Two of Democrats’ House pickups came in Iowa, where Abby Finkenauer beat incumbent Rep. Rod Blum (R) and Cindy Axne beat incumbent Rep. David Young (R). J.D. Scholten, a Democrat running against Rep. Steve King (R), lost but came closer than Democrats had in the last several cycles against King, a 15-year incumbent.
Farmers in Iowa districts who have voted Republican and supported Trump before were this year “discouraged and not as motivated to go out and vote” because of the tariffs, said Aaron H. Lehman, president of the Iowa Farmers Union.
“In Iowa, critics of the administration’s trade policy did really well in this election,” Lehman said. “Some of the Republicans were very critical of the president’s stance, but they had to be very delicate in their criticisms — ultimately that showed up on Election Day as well.”

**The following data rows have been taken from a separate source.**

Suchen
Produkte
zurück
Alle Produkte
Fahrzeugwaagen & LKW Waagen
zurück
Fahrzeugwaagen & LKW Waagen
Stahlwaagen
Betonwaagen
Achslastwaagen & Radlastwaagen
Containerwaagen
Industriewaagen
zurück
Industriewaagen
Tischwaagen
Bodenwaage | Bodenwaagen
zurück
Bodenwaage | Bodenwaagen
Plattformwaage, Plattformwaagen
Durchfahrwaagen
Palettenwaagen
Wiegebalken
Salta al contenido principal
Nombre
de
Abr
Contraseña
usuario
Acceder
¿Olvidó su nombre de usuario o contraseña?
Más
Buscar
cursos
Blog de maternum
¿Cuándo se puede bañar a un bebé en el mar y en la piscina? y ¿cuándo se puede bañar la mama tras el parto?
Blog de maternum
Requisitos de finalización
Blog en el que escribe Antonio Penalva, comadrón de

In northern Illinois, Democrat Lauren Underwood, 32, criticized the impact of Trump’s trade war on local soybean farmers and pulled off a surprise upset over an incumbent Republican. In Minnesota, Democrat Dean Phillips defeated GOP incumbent Erik Paulsen in the 3rd District, while the Democrat Craig beat Lewis in the 2nd District after losing to him in 2016.
“I think it helped her immensely with her agriculture support,” Kevin Paap, president of the Minnesota Farm Bureau Federation, said of Craig’s victory over Lewis. “I heard from members, ‘I like that she understands and supports trade.’ ”

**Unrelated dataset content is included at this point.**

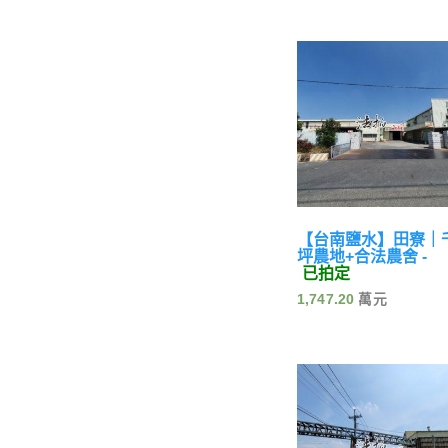
【台南鹽水】田寮｜
坪農地+合法農舍 -
已拍定
1,747.20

Soybeans are a major U.S. export, particularly to China. The tariffs have turned Chinese demand “anemic,” according to an analysis by the Agriculture Department. U.S. soybean exports to China fell from more than 2.5 million tons in September 2017 to 67,000 tons in September 2018, it found.
About 61 percent of voters said in a Gallup poll last week that U.S. trade and tariff policies were “extremely/very important” to their vote, although that came well below health care, the economy, immigration and other issues. Exit polling consistently found health care, rather than trade, to be the most important issue to voters.
There were also some areas where Trump’s tariffs may have helped rather than hurt his party’s candidates. Minnesota’s Iron Range, in the northern part of the state, is in the midst of an “economic revival,” the Minneapolis Star Tribune reported this summer, in part because Trump’s tariffs have pushed up the cost of domestic steel and driven up profits. That revival played a large role in helping Republican Pete Stauber win a seat that Democrats had held since 2011, according to Stauber staffers.
“The president’s agenda definitely resonated in this mining-heavy district,” said Caroline Tarwid, Stauber’s press secretary.
Farmers who are “die-hard” Trump supporters were largely unmoved by appeals to vote for Democrats because of the trade issue, said Anne Schwagerl, a 33-year-old soybean farmer in Minnesota. In general, she said, Trump voters were persuaded by the president’s pitch that the trade war was a needed temporary measure to create better trade deals.
But that argument was less persuasive to those who already had their doubts about Trump.
“For some moderates who soon have to pay bankers their operating loan, it can be hard to see beyond the next six to eight months,” Schwagerl said. “For anyone who is a moderate, it was hard to buy the ‘short-term pain for long-term gain’ argument.”